坐進副駕之后,她兀自側(cè)頭看著窗外。
“我到sin pub。”紀寒程上車之后,付千姿才輕撩了下眼皮,告訴他地址。
紀寒程沒回答,付千姿以為他沒聽見,睜開眼睛看過去,準備再說一遍。
兩人的視線就這樣在車內(nèi)交匯。
這是商場的地下停車場,四壁漆成鐵灰色,光線也稀疏昏暗。
紀寒程單手搭在方向盤上,微微側(cè)頭看著她,整個人仿佛被周圍的暗淡浸染,平狹的眼輕瞇著,眸光略深,一時間讓人辨不清情緒。
狹小的空間里,連彼此的呼吸都清晰可聞。
付千姿本能地覺得空氣有點發(fā)涼,手指下意識撫摸上自己的手臂:“紀寒程?”
下一秒,男人兀的俯身靠近。
他的手直接繞過付千姿身前,按在她身后的靠背上,聲音低沉危險:“和誰聚會。”
付千姿被他冷不丁沉下來的氣場嚇了一跳,下意識地回答:“就,梁蔻她們。”
紀寒程淡淡應(yīng)了一聲,眸光直直地看向她,意有所指:“梁子安的妹妹。”
付千姿感覺他說“梁子安”的時候,聲線沉了沉,仿佛帶了意味深長,聽著居然有那么點兒變態(tài)氣質(zhì)。
她沒來由的有點緊張:“是。”
說起來,梁子安也是他的高中同學(xué),他怎么好像對人家挺有敵意的?
紀寒程凝視著她,仍是慢條斯理的語氣:“梁子安,就是你同學(xué)口中的‘梁先生’?”
付千姿驚了下。
雖然都姓梁吧,但紀寒程又不知道梁子安跟她表過白,居然解碼解得這么快?
她剛想開口,發(fā)現(xiàn)兩個人距離太近了,彼此呼吸的氣息都交..纏在一起。
于是往后靠了靠:“今天是梁子奇的生日,又不是他。”
說完之后,發(fā)覺這句話似乎暗示了她跟梁子安有過什么需要避嫌的事,于是補充一句:“再說了,就算是梁子安的生日,我有什么不可以去的?我們之間又沒什么,只是這么多年的朋友。”
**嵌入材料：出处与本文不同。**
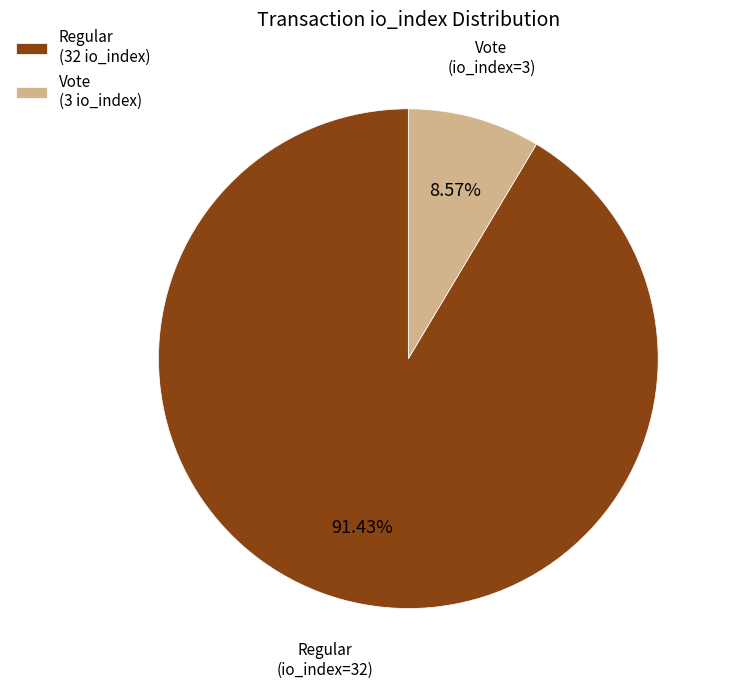

Which slice is the largest?

Regular (32 io_index)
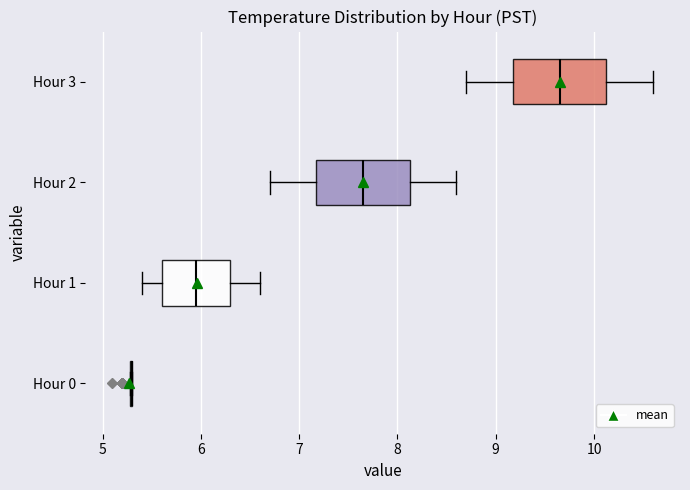

Reading bottom to top, read every box against the x-axis: the position of its median line, the range the box covers, and the ends of its whiskers. The values are not printed on the chart, so give them approximately, as read against the axis.

Hour 0: box collapsed to a line at 5.3, whiskers 5.3 to 5.3
Hour 1: median 6.0, box 5.6 to 6.3, whiskers 5.4 to 6.6
Hour 2: median 7.7, box 7.2 to 8.1, whiskers 6.7 to 8.6
Hour 3: median 9.7, box 9.2 to 10.1, whiskers 8.7 to 10.6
紀寒程不作回應(yīng),眸光深了深,半晌,低低地問:“只是朋友?”
“是啊,”付千姿看了他一眼,不知道他怎么突然糾結(jié)起了這個,忽然心念一動,漂亮的眼睛輕輕瞇起來,“你聽我同學(xué)亂說,就誤會我們了?不會是在吃醋吧?”
說這話的原意,是想在紀寒程面前扳回一城,順便調(diào)侃調(diào)侃他。